DATA:
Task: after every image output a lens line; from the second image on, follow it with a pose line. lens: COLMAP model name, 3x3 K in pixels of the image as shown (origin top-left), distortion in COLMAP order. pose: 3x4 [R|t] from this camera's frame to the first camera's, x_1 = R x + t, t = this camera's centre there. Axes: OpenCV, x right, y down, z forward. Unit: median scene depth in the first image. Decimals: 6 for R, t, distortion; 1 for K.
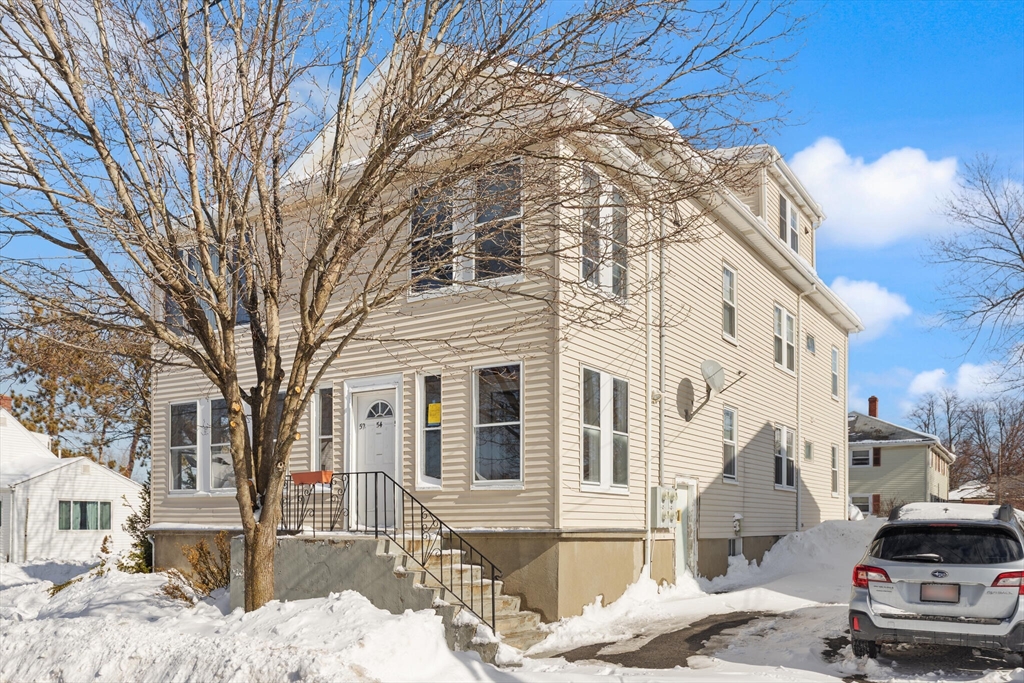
lens RADIAL K [[803.6, 0, 512.0], [0, 803.6, 341.5], [0, 0, 1]] dist [0.000347, -0.000344]
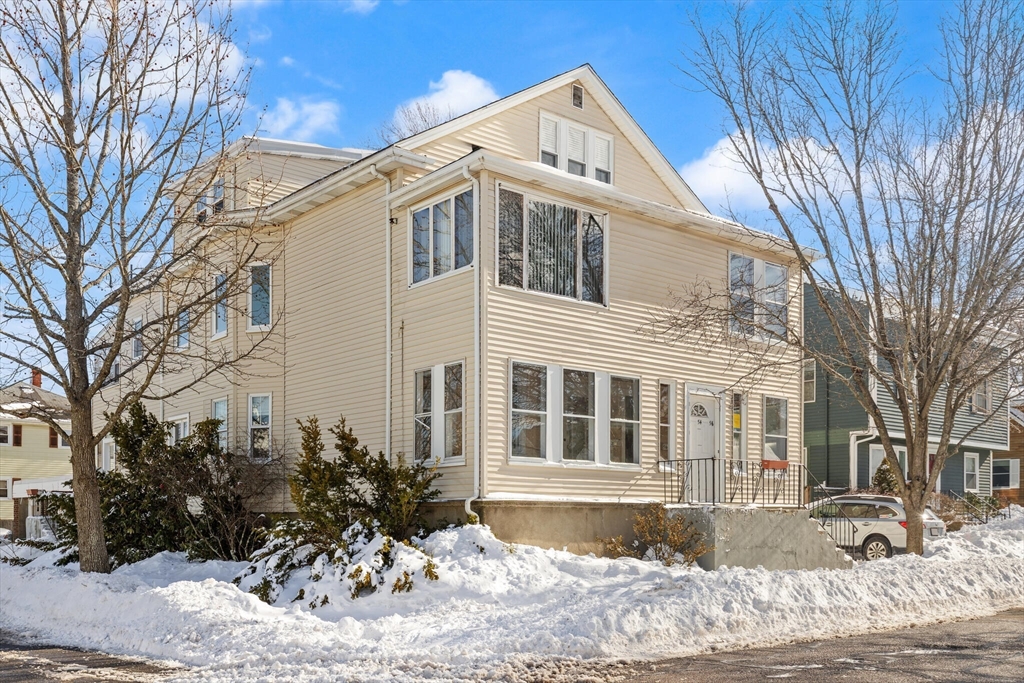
lens RADIAL K [[1022.6, 0, 512.0], [0, 1022.6, 341.5], [0, 0, 1]] dist [0.003962, 0.002780]
pose [[0.285277, 0.169027, 0.943423, -1.753068], [-0.214982, 0.970530, -0.108877, 0.215329], [-0.934024, -0.171759, 0.313207, 0.781586]]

EXERCISE DIRECTIONS: Go through the listing above and quote it exactly, apart from its images.

OUTPUT BELOW:
Task: after every image output a lens line; from the second image on, follow it with a pose line. lens: COLMAP model name, 3x3 K in pixels of the image as shown (origin top-left), distortion in COLMAP order. pose: 3x4 [R|t] from this camera's frame to the first camera's, x_1 = R x + t, t = this camera's centre there. Axes: OpenCV, x right, y down, z forward. Unit: median scene depth in the first image. Decimals: 6 for R, t, distortion; 1 for K.
lens RADIAL K [[803.6, 0, 512.0], [0, 803.6, 341.5], [0, 0, 1]] dist [0.000347, -0.000344]
lens RADIAL K [[1022.6, 0, 512.0], [0, 1022.6, 341.5], [0, 0, 1]] dist [0.003962, 0.002780]
pose [[0.285277, 0.169027, 0.943423, -1.753068], [-0.214982, 0.970530, -0.108877, 0.215329], [-0.934024, -0.171759, 0.313207, 0.781586]]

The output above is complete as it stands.